Review: Breaking Bad – Series 5, Episode 14

This week’s episode was arguably the best of the series so far. Whilst last week’s probably had Twitter and the message boards in more of a frenzy, I feel that the fallout from a cataclysmic event is exponentially more interesting than the event itself.

Episode 14 kicked off with one of the greatest uses of fading ever seen (no I haven’t got a top ten). First we saw a flashback of Walt at the point of conception; that first lie to Skyler. It didn’t come naturally, he had to rehearse and work himself up to it. It raised a lovely question; what makes someone a master of deceit? Is there something innate? Not in this case. All it really took was a little bit of time. Cue the fading out of the flashback and fading in of the climax to last week’s episode.

As the dust cleared, we saw that Steve hadn’t made it. We’ll miss his slightly awkward but strangely effective performances. Hank followed shortly after with a final line of dialogue that broke hearts: “You’re the smartest guy I ever met, and you’re too stupid to see he made up his mind ten minutes ago.” In the space of a few episodes we’ve seen all traces of the loving, sensitive side of Hank washed away by a bitter desire to topple his shiny-headed brother-in-law. But all that dissipated, as we caught a final glimpse of sensitivity and admiration for Walt, reminding us how distraught he must have been when he picked up that copy of Walt Whitman. Later on we see a tragically smug Marie in an encounter with her sister that is just unbearable to watch, as all the while we know it’s just a matter of time before her sense of victory is extinguished.

On to Walt, and I’d like to go on record as saying that this was, for me, Bryan Cranston’s greatest outing as Walter White. He’s rightly received numerous plaudits already, but here was an actor really excelling like never before.
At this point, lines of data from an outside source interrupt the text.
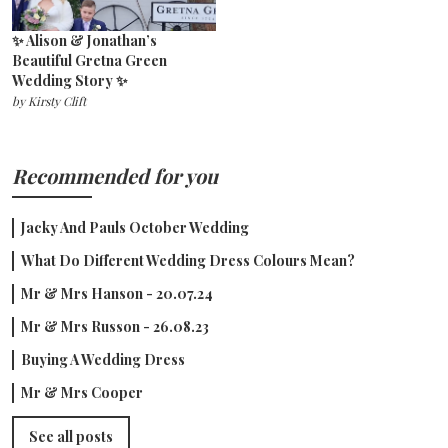
✨ Alison & Jonathan’s
Beautiful Gretna Green
Wedding Story ✨
by
Kirsty Clift
Recommended for you
Jacky And Pauls October Wedding
What Do Different Wedding Dress Colours Mean?
Mr & Mrs Hanson - 20.07.24
Mr & Mrs Russon - 26.08.23
Buying A Wedding Dress
Mr & Mrs Cooper
See all posts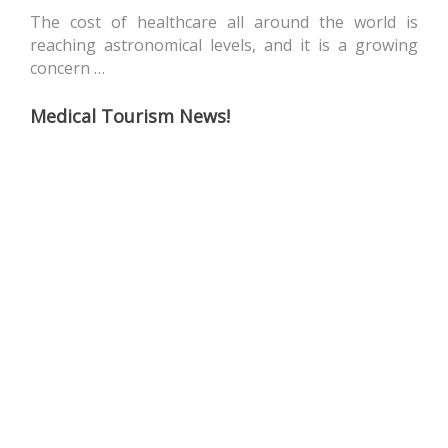
The cost of healthcare all around the world is
reaching astronomical levels, and it is a growing
concern …
Medical Tourism News!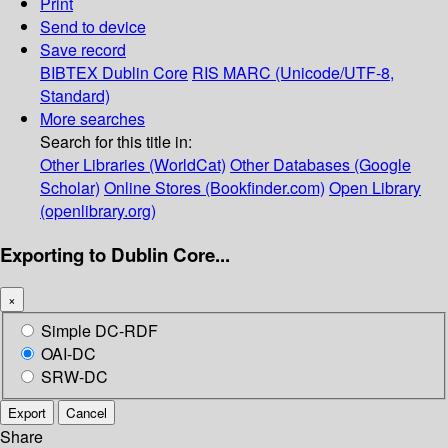
Print
Send to device
Save record
BIBTEX
Dublin Core
RIS
MARC (Unicode/UTF-8,
Standard)
More searches
Search for this title in:
Other Libraries (WorldCat)
Other Databases (Google
Scholar)
Online Stores (Bookfinder.com)
Open Library
(openlibrary.org)
Exporting to Dublin Core...
×
Simple DC-RDF
OAI-DC
SRW-DC
Export
Cancel
Share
There was a quality in Cranston’s performance that we hadn’t seen before and it’s still hard to figure out quite what it even was. It was something like a mixture of desperation, confusion, malevolence, fear, uncertainty, disbelief and resignation all working together, culminating in an exhilarating phone conversation with Skyler at the end of the episode.

Raised a Catholic, series creator Vince Gilligan has always enthused the show with themes of sin, evil, punishment, judgement, penance, and redemption. This week he leaned more on the idea of Walter as the Devil. What Gilligan and Cranston have managed to do over the course of the series is ask a tremendously exciting question through the prism of Walt’s character. What if the Devil didn’t know he was the Devil? After all, he used to be an angel. On top of this they’ve raised the idea that Walt’s biggest lie, or most dangerous, is the one he tells himself; that everything will work out. That he could cross certain lines but every time he would be received lovingly by his family. He didn’t believe for a second that Skyler would ever use that knife; he always convinced himself that he could ‘reason’ with her.  It’s arguably his greatest flaw and sin (that, and all the killing people).

Heading into the final two weeks, it’s recently been confirmed that the last two episodes are to be extended by roughly fifteen minutes each. I for one am grateful I get a bit of extra time before my life stops making sense again.